Österreich: Anatomie einer Spaltung

Die Bundespräsidentschaftswahl hat Alexander Van der Bellen denkbar knapp für sich entschieden – nun ist vielfach von einer „Spaltung“ des Landes die Rede. Ich versuche, drei ihrer Aspekte zu beleuchten. Erstens beruht sie auf einer ungewohnten Entscheidung zwischen ungeliebten Auswahlmöglichkeiten; zweitens darf sie nicht auf den Gegensatz „Systemverlierer-Systemgewinner“ reduziert werden; drittens ist sie ideologisch maßgeblich auf einer neue Form von Antielitismus begründet.

  25. Mai 2016

Österreich hat einen Bundespräsidenten gewählt – mit etwa 50.3% der Stimmen liegt Alexander Van der Bellen, doch deutlicher als am Wahlabend erwartet, aber knapp wie kein Bundespräsident zuvor an erster Stelle. Wirkliche Legitimität, die das Stichwahlsystem eigentlich gewähren sollte, wird er sich erst erarbeiten müssen.

In den Medien ist nun verstärkt (und durchaus verständlicherweise) von der Polarisierung oder gar Spaltung Österreichs die Rede. Worin sie genau bestehen soll, ist jedoch weitgehend unklar: Stadt-Land, Arm-Reich, Jung-Alt, Männer-Frauen oder Matura-Pflichtschulabschluss? Es sind alles Erklärungsmuster, die dafür bemüht werden können, aber ein zusammenhängendes Bild ergeben sie keinesfalls.

Es wäre vermessen zu versuchenn, ein solches zu zeichnen – dafür habe ich weder das Wissen noch die Zeit. Dennoch möchte ich zumindest drei Aspekte ansprechen, die in der Debatte kaum oder gar nicht behandelt werden.

Eine akzidentelle Spaltung

Der erste Schlüssel zum Verständnis des Ergebnisses ist meines Erachtens die radikale Neuheit der Fragestellung – ein Kandidat der FPÖ gegen einen ehemaligen Bundessprecher der Grünen. Weder die Grünen noch die FPÖ genießen eine wirklich breite Unterstützung in der österreichischen Bevölkerung. Sie bemühen sich eigentlich nicht einmal darum: in ihrem Selbstverständnis sind sie keine Volks- sondern reine Zielgruppenparteien, die von der Abgrenzung gegenüber anderen Gruppen leben.

Dementsprechend ist es auch nur der extrem „Establishment“-feindlichen Stimmung im Land geschuldet, dass es die beiden überhaupt bis in die Stichwahl geschafft haben. Spürbar war deshalb auch der Widerwille der Bevölkerung, die sich eher in Grünen- und Blauenverhinderer (oder -hasser?) denn in Anhänger Hofers und Van der Bellens fraktionieren mussten.

Es ist deshalb natürlich komplett unsinnig, wenn FPÖ und Grüne je die Hälfte der Bevölkerung als ihre treue Gefolgschaft verkaufen. Dass die Österreicher sich an einer ungewohnten Grenze definieren mussten, ist akzidentell, dem Stichwahlsystem1 geschuldet; es wird sich in voraussehbarer Zeit (zumindest in den nächsten sechs Jahren) in dieser Form nicht wiederholen.
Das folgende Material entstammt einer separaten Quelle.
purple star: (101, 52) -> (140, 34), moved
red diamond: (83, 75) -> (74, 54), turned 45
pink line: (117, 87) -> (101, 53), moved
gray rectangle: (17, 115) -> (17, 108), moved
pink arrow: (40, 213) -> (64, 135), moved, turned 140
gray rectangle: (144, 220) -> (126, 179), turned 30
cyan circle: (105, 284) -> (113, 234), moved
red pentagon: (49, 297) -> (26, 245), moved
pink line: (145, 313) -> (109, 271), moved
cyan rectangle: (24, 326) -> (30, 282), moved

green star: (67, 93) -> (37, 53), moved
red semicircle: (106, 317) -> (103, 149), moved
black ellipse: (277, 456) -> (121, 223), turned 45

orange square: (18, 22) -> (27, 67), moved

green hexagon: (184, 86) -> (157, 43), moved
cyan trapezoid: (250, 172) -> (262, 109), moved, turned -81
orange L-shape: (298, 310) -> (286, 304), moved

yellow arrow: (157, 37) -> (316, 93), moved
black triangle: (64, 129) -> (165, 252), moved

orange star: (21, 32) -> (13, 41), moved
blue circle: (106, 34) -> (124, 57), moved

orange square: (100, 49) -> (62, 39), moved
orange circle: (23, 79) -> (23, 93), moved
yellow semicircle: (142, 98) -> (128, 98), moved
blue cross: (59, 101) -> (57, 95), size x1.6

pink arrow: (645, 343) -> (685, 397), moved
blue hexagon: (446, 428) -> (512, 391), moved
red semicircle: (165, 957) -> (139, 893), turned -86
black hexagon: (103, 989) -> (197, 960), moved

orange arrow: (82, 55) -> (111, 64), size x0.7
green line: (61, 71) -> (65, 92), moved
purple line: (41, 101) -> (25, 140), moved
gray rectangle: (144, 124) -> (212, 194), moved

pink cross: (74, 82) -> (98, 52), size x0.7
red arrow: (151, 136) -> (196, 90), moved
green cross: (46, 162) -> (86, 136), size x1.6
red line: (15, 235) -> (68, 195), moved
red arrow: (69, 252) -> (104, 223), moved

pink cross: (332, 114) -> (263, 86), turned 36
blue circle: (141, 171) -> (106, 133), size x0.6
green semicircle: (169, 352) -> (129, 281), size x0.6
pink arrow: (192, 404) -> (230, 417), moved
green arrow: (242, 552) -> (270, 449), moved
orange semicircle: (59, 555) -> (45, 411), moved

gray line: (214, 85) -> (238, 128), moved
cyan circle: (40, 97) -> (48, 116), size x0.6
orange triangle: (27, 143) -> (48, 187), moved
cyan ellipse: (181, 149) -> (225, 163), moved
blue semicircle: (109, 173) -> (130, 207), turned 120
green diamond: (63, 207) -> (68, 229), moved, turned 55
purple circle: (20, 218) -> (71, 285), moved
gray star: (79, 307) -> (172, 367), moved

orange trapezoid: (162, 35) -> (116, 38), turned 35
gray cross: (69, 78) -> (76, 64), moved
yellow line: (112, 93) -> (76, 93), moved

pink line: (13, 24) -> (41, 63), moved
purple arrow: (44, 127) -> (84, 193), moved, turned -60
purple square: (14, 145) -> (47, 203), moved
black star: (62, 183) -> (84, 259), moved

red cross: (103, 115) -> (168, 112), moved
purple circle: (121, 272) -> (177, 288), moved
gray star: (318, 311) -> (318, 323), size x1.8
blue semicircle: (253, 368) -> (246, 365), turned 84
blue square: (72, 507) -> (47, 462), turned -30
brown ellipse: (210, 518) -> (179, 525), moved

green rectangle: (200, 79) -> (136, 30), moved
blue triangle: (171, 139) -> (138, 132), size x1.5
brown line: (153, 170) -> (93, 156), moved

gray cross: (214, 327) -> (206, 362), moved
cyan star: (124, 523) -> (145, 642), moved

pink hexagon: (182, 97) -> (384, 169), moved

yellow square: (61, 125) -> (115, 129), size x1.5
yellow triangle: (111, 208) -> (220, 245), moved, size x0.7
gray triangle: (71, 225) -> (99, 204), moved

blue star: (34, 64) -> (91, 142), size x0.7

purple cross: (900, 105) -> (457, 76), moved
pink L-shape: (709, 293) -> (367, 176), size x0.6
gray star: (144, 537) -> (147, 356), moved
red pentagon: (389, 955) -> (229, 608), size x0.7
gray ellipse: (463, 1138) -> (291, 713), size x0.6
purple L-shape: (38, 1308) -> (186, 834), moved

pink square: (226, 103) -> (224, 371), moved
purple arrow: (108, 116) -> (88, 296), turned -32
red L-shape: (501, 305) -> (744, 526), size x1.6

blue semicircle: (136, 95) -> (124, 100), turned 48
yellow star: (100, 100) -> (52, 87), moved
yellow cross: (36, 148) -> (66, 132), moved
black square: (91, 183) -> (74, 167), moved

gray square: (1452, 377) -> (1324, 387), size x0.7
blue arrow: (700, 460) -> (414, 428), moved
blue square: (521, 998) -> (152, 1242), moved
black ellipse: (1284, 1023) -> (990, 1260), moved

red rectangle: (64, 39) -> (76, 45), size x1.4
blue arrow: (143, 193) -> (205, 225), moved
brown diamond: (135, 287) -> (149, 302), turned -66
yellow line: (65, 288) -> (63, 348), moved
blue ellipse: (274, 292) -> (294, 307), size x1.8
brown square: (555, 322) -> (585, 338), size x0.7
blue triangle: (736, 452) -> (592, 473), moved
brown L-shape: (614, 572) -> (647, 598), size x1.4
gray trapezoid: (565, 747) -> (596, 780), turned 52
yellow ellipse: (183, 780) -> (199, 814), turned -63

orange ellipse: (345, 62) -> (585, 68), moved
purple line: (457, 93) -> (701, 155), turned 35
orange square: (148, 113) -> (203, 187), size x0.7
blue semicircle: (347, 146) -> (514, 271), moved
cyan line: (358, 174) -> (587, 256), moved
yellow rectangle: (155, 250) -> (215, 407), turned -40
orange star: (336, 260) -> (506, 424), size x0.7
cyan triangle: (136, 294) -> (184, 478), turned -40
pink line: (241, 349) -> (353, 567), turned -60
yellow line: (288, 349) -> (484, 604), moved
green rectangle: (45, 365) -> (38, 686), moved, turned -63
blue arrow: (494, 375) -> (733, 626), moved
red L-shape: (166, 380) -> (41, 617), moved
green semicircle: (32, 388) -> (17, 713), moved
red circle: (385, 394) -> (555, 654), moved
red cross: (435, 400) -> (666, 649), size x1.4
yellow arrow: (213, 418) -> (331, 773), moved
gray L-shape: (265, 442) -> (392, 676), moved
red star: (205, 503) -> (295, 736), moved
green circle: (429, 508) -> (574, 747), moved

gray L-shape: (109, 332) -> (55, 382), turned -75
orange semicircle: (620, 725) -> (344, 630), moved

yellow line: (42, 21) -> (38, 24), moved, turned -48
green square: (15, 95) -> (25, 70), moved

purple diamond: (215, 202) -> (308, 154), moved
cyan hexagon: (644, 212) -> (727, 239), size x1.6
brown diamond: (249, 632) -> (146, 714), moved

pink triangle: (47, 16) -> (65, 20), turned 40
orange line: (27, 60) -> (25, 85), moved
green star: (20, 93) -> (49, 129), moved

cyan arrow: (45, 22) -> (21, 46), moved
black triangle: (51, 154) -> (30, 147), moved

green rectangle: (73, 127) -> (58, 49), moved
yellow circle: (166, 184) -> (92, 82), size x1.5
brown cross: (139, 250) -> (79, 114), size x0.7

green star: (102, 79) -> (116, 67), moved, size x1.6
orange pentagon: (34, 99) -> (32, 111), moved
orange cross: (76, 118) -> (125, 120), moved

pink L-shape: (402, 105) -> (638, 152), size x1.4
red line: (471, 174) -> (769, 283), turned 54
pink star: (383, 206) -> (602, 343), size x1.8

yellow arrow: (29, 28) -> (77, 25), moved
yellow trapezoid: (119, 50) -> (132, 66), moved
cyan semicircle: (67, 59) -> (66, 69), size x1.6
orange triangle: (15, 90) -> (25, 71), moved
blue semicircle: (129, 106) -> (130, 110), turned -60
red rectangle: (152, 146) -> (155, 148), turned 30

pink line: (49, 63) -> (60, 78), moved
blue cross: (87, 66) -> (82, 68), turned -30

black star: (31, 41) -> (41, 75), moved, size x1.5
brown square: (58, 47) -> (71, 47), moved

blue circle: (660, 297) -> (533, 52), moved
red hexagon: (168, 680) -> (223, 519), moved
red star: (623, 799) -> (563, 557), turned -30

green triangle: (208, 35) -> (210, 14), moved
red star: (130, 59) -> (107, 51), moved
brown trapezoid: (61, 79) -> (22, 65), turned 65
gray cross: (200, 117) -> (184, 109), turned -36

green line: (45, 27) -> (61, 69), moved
Die Spaltung, die am vergangenen Wahlsonntag ersichtlich wurde, ist an einer flüchtigen und akzidentellen Grenze erfolgt – von einer „Richtungswahl“ kann jedenfalls nicht die Rede sein.

Die Dauerhaftigkeit der beobachteten Polarisierung und der angeblichen „Richtungswahl“ sind also zu relativieren. Dennoch gilt es jetzt für Van der Bellen, sie nicht „einzuzementieren“ und eine besonders vorsichtige und konsensuelle Politik zu betreiben, die ganz gezielt auf gewisse Anliegen der „49.7%“ Rücksicht nimmt. Zwei davon, die er dabei besonders berücksichtigen sollte, möchte ich nun näher ausführen.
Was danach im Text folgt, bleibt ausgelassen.